---- Article

When the lease is signed, the company pays the mineral owner an initial cash bonus, perhaps as a lump sum or perhaps expressed in dollars per acre (e.g., see paragraph 1 of the State lease). Competition for leases largely determines the amount of bonus offered. The more intense the competition, the larger the bonus. The actual amount paid is generally not shown in the lease. Rather, only a nominal consideration is expressed as "one dollar and other valuable considerations."
Beware that bonus amounts are often offered on the assumption that the mineral owner owns the full mineral interest. For example, if the company offers a $1,000 per acre bonus for a 160-acre tract but the mineral owner owns only 1/4th (25%) of the mineral rights, the actual bonus paid will be $40,000, not $160,000 (see the Lesser Interest Clause discussed previously).
When the mineral owner signs the lease, the landman may pay the bonus with what is known in the oil and gas business as a “sight draft.” Sight drafts cannot be immediately cashed and are used to give the company time to recheck the ownership of minerals covered by the lease and time to review any changes that have been made in the company’s standard lease form in the course of negotiations.
For example, a 90-day sight draft will not be paid until 90 days after the draft has been presented to the company’s bank for payment. If the mineral owner tries to deposit a sight draft, the mineral owner’s bank will not credit the mineral owner’s account until the company’s bank has actually paid the draft. Moreover, as discussed above, the company will not pay the draft in full if the mineral owner owns less than a 100% mineral interest.

--------
---- Record list

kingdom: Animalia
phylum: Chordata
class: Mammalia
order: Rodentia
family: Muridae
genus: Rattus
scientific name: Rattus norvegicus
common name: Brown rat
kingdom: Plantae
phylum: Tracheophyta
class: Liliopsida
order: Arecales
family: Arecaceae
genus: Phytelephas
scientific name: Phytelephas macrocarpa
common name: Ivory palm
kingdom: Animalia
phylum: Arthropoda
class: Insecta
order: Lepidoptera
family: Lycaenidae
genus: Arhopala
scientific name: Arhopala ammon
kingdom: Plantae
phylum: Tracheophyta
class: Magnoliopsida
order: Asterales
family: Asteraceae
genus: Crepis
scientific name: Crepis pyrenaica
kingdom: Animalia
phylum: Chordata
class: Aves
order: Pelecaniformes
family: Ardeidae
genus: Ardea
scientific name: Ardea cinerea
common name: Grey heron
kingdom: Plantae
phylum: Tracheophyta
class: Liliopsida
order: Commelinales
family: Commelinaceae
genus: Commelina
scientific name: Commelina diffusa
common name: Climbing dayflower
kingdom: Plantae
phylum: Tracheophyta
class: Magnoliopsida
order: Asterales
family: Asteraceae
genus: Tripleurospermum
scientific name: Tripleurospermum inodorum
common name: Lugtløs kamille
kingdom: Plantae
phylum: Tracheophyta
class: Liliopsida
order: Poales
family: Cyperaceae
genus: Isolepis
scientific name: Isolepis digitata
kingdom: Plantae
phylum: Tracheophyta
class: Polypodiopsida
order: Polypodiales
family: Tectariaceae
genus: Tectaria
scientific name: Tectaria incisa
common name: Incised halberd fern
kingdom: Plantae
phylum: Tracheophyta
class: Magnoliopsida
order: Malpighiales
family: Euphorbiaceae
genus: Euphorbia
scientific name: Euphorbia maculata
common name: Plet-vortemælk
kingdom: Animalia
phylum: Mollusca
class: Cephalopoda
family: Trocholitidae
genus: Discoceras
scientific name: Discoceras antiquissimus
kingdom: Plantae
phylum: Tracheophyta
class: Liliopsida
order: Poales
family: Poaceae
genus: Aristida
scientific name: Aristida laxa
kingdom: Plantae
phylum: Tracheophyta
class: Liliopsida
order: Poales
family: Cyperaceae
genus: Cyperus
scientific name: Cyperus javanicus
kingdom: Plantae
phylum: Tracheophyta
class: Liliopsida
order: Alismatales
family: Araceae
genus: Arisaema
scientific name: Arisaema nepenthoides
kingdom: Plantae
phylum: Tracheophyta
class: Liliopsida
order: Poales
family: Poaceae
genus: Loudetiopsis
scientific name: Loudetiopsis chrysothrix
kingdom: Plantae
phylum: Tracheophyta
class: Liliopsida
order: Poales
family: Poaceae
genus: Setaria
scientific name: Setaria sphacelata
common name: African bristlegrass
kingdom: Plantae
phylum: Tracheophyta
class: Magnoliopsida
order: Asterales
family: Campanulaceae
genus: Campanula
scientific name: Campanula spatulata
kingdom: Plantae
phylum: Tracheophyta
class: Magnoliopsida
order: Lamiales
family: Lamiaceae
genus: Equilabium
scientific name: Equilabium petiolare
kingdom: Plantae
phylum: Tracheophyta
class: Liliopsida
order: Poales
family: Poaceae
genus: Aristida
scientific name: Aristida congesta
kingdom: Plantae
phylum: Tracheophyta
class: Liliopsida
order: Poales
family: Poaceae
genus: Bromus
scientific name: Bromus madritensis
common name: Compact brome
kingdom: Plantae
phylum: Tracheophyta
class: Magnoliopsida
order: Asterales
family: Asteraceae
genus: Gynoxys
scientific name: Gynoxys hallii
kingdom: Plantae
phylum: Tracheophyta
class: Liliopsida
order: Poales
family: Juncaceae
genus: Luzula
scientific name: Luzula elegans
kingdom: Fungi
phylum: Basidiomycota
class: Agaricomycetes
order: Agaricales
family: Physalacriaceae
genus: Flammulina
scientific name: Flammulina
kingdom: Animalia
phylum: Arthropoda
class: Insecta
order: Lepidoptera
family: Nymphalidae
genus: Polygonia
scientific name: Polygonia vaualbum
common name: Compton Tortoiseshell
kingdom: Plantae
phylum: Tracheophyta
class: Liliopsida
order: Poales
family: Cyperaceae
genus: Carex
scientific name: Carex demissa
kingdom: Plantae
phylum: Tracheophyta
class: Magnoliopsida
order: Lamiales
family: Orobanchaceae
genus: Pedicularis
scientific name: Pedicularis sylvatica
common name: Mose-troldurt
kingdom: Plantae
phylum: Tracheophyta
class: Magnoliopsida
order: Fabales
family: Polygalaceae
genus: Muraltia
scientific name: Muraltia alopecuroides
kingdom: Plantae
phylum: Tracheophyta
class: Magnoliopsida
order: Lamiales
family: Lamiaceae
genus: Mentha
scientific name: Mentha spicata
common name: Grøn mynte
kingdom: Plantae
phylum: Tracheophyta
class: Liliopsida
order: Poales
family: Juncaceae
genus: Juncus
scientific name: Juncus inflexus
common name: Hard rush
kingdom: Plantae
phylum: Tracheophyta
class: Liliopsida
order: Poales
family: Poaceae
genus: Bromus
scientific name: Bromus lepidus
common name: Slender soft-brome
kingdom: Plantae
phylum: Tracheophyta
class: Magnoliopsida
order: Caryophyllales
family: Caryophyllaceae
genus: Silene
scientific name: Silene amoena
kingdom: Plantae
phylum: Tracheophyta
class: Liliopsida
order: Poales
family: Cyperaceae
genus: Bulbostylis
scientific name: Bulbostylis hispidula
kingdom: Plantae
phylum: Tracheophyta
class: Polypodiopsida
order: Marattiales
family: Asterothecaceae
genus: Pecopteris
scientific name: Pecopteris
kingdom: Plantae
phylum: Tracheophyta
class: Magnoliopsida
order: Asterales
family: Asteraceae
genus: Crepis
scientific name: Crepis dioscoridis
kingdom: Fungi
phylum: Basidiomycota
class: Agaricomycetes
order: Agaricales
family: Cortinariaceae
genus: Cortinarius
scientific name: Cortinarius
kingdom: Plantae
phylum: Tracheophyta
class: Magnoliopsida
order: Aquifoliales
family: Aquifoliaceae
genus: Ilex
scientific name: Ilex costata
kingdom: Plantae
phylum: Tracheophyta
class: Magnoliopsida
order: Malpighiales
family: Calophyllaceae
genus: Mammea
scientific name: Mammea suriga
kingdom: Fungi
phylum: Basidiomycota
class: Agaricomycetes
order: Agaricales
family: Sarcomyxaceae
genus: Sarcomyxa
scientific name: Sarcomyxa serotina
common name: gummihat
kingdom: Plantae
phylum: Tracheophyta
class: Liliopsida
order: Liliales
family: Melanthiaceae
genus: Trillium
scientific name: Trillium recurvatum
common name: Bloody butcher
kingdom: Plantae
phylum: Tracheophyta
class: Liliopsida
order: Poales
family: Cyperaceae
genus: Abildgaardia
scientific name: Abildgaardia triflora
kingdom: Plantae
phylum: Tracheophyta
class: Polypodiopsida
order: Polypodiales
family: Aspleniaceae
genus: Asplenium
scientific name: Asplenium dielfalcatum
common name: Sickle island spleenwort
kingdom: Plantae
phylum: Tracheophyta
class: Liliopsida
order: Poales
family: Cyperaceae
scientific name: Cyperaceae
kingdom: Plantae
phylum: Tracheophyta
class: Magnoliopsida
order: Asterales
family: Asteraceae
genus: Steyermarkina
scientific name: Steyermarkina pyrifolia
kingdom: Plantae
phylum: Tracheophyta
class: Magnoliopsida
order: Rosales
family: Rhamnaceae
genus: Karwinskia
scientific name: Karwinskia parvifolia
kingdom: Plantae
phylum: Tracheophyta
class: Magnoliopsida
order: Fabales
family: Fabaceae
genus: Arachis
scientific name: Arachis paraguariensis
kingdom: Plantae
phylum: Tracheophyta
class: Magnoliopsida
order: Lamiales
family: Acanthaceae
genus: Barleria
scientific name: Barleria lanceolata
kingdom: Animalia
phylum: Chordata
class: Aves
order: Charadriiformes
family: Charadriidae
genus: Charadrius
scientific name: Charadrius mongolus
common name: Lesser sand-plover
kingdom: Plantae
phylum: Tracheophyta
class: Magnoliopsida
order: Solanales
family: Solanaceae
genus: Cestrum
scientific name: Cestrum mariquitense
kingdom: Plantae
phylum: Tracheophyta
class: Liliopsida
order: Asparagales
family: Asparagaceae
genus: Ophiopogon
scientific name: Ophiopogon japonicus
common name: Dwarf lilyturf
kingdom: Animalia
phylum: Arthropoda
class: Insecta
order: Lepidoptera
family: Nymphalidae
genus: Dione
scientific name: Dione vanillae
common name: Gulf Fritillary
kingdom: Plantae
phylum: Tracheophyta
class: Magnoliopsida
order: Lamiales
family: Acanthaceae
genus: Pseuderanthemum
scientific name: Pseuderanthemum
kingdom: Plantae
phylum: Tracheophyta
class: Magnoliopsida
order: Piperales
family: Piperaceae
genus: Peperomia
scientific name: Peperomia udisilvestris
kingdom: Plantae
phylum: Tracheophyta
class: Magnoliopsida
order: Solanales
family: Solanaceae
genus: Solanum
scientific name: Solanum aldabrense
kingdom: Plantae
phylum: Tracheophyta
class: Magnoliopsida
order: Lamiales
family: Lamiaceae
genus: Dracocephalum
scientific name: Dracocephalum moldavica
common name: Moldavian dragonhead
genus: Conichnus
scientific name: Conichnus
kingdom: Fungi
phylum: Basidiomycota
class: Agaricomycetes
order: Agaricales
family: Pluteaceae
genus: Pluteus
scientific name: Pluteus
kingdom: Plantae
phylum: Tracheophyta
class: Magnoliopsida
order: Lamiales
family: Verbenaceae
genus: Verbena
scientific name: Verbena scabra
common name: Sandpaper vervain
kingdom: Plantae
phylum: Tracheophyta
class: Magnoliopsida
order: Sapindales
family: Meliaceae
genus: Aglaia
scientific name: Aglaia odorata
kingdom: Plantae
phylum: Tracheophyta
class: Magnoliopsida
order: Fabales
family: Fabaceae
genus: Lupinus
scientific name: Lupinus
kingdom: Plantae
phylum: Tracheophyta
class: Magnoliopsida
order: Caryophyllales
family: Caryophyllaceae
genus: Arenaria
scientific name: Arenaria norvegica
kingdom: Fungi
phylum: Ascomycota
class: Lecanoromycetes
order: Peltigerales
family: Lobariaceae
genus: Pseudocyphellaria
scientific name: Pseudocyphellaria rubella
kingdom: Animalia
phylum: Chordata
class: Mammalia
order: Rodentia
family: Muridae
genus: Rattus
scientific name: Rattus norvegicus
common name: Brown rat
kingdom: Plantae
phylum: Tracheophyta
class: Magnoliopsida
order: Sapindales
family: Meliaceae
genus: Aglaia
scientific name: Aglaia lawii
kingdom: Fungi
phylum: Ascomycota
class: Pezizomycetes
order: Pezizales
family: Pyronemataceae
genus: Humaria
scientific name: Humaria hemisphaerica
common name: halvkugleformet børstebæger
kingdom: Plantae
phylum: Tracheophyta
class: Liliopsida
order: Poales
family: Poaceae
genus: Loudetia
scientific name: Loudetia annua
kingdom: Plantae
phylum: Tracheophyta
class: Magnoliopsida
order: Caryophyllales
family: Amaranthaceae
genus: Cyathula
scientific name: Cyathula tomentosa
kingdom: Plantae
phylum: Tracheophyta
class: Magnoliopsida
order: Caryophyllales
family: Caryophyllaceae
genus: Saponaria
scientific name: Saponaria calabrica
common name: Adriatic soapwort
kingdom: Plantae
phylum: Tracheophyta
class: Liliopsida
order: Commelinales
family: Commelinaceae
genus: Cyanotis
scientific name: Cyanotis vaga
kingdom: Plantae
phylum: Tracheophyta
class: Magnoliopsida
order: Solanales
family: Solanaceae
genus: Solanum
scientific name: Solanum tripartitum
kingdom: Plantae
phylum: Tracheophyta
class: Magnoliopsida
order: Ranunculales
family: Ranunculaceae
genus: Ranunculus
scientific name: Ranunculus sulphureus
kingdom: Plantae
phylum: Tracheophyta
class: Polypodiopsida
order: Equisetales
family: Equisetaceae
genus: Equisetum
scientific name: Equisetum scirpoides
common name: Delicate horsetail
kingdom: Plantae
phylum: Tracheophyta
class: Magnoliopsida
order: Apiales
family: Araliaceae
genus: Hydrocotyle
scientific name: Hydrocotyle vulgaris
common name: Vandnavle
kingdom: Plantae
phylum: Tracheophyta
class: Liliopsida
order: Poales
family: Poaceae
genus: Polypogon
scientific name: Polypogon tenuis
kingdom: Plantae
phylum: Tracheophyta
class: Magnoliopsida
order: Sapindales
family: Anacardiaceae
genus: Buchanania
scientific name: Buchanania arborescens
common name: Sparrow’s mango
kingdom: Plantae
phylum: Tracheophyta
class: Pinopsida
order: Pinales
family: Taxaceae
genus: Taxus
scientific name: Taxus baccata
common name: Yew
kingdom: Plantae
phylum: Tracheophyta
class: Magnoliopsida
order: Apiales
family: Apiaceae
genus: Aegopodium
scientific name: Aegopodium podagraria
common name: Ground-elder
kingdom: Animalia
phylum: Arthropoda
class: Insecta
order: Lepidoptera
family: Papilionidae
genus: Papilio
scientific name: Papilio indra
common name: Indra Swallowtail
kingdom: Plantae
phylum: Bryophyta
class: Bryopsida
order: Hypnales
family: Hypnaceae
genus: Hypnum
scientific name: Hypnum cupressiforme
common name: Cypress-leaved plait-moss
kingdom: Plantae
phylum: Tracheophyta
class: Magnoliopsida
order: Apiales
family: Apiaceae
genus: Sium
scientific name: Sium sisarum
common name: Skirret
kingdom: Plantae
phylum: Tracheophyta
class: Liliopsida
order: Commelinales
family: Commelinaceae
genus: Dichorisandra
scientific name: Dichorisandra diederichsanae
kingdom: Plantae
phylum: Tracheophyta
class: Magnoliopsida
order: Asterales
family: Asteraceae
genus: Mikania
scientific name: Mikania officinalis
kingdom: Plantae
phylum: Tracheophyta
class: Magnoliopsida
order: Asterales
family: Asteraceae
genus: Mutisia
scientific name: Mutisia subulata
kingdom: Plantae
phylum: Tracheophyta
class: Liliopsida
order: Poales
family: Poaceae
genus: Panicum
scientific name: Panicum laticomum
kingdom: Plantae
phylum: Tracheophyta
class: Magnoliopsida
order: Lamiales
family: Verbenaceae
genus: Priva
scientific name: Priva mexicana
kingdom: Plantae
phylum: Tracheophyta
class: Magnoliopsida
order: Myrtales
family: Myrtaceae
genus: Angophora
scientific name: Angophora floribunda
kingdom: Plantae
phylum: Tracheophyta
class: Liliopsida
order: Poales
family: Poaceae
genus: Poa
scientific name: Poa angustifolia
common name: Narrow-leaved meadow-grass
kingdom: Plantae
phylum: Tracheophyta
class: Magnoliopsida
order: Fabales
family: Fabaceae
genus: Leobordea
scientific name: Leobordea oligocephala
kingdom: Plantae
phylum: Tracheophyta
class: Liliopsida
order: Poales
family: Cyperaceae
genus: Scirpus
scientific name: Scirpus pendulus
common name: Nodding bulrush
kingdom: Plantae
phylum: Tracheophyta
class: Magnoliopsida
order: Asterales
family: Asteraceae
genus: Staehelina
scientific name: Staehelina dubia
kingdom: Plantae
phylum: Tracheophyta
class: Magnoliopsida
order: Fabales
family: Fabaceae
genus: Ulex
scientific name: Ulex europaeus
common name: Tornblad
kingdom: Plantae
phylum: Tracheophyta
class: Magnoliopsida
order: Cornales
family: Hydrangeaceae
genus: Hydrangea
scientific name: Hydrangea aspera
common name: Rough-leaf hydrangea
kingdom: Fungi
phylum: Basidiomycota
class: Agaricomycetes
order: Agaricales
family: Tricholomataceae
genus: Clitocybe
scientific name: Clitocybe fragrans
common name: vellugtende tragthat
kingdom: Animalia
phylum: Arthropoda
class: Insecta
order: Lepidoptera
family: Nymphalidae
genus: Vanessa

--------

▶ **Exercise set**:
[A] From the passage on lease bonuses, return the text starting at "Beware that bonus" and ending at "Clause discussed previously).".
[B] List every dollar amount in the passage on lease bonuses that is written with a $ sign.

▶ **Answers by task**:
[A]
Beware that bonus amounts are often offered on the assumption that the mineral owner owns the full mineral interest. For example, if the company offers a $1,000 per acre bonus for a 160-acre tract but the mineral owner owns only 1/4th (25%) of the mineral rights, the actual bonus paid will be $40,000, not $160,000 (see the Lesser Interest Clause discussed previously).

[B]
$1,000
$40,000
$160,000